About us
Ask questions? Or get answers?
Who needs boring, long surveys? That’s right: nobody. At best, you fill them in quickly and get on with your day. The sender gets too few completed returns and the data hardly provides reliable insights.
We speak from personal and business experience. Our roots are in IT. In projects to be precise. There, we saw many solutions to help measure progress. They focussed mainly on rational elements. On percentages, steps completed, milestones achieved and other KPI’s. But they all ignored the most important indicator for the success of projects: sentiment. The way employees and customers feel about the project.
Because when you let sentiments lie dormant, you can count on things to go wrong. But when you measure them, you can act and adjust in time. The result: satisfied people. And those are always the most productive employees and the most loyal customers.
The power of simplicity
We saw it happen regularly: small problems caused negative sentiments and latent irritations. They were easy to solve. But nobody noticed them. And so the problem grew. Frequently with unpleasant consequences for the project.

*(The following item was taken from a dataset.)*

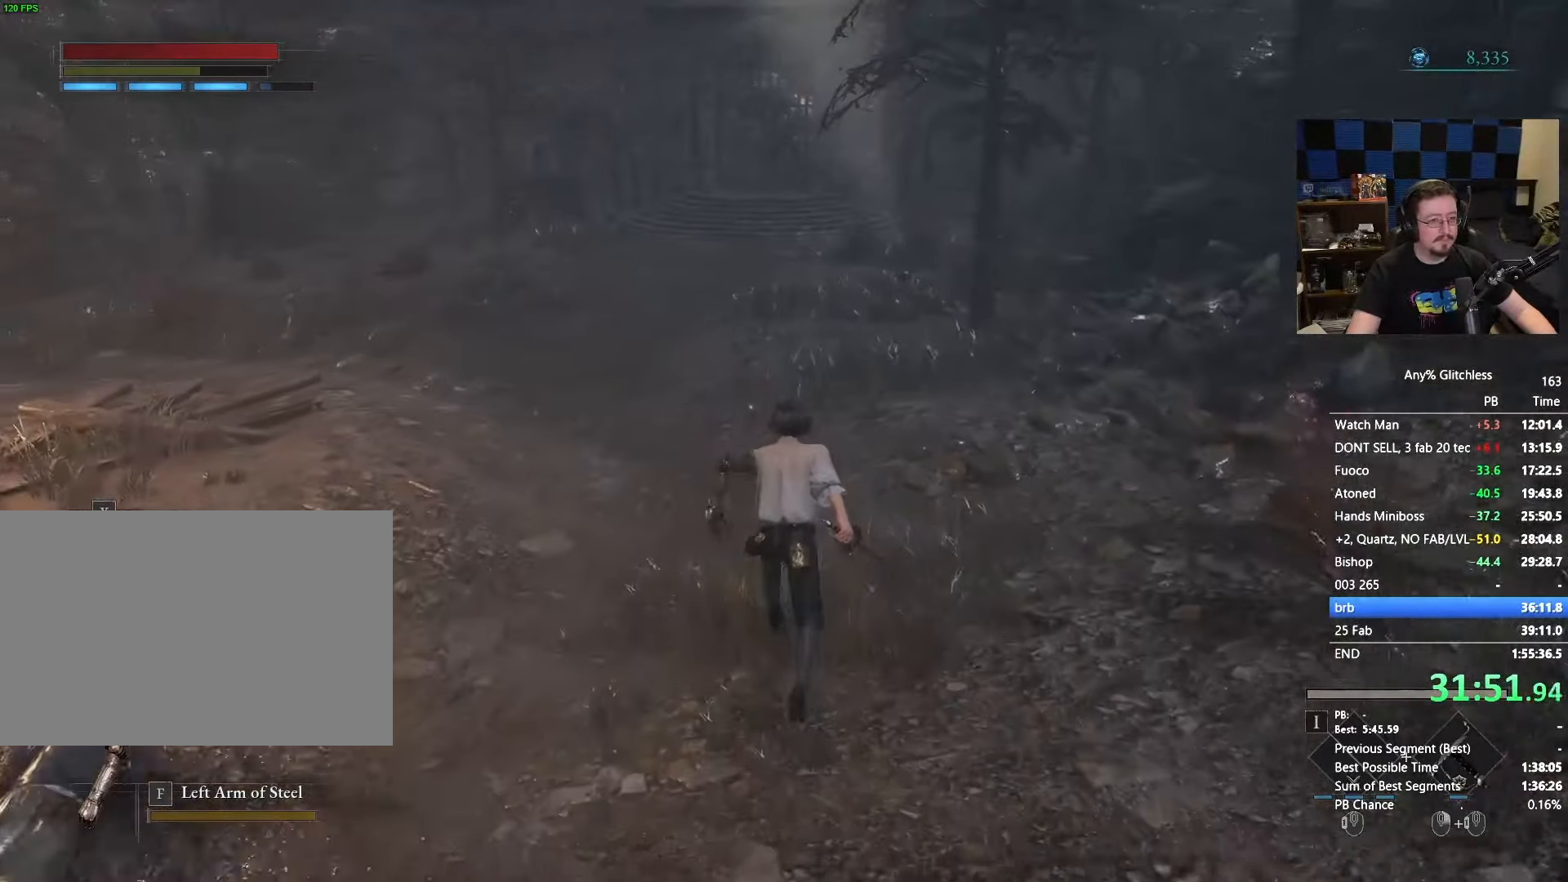
{"keys": ["space", "w"], "mouse": [], "events": []}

We wanted to make those sentiments measurable. That was our driving force in developing askemo. It helped us to create a user-friendly tool, which helps professionals to make visible what has long been invisible. Amongst clients, employees and other stakeholders.
Askemo avoids long surveys or complicated questionnaires. Its starting point is pure simplicity. Askemo is a paragon of user-friendliness, both in front- and back-end. The recipient answers just one question with 2 clicks. The sender gets a very accessible dashboard full of insights and data to act on immediately.
What can be improved? And how?
We are also constantly asking ourselves: “How are we doing? What could we improve?” As a result, askemo keeps evolving. Our number one priority is to improve collaborations. That’s why we keep talking to our clients and why we continuously look at the quality and user-friendliness of our tool.
And every now and then, we take some distance and time for relaxation. Because growth is in reflection.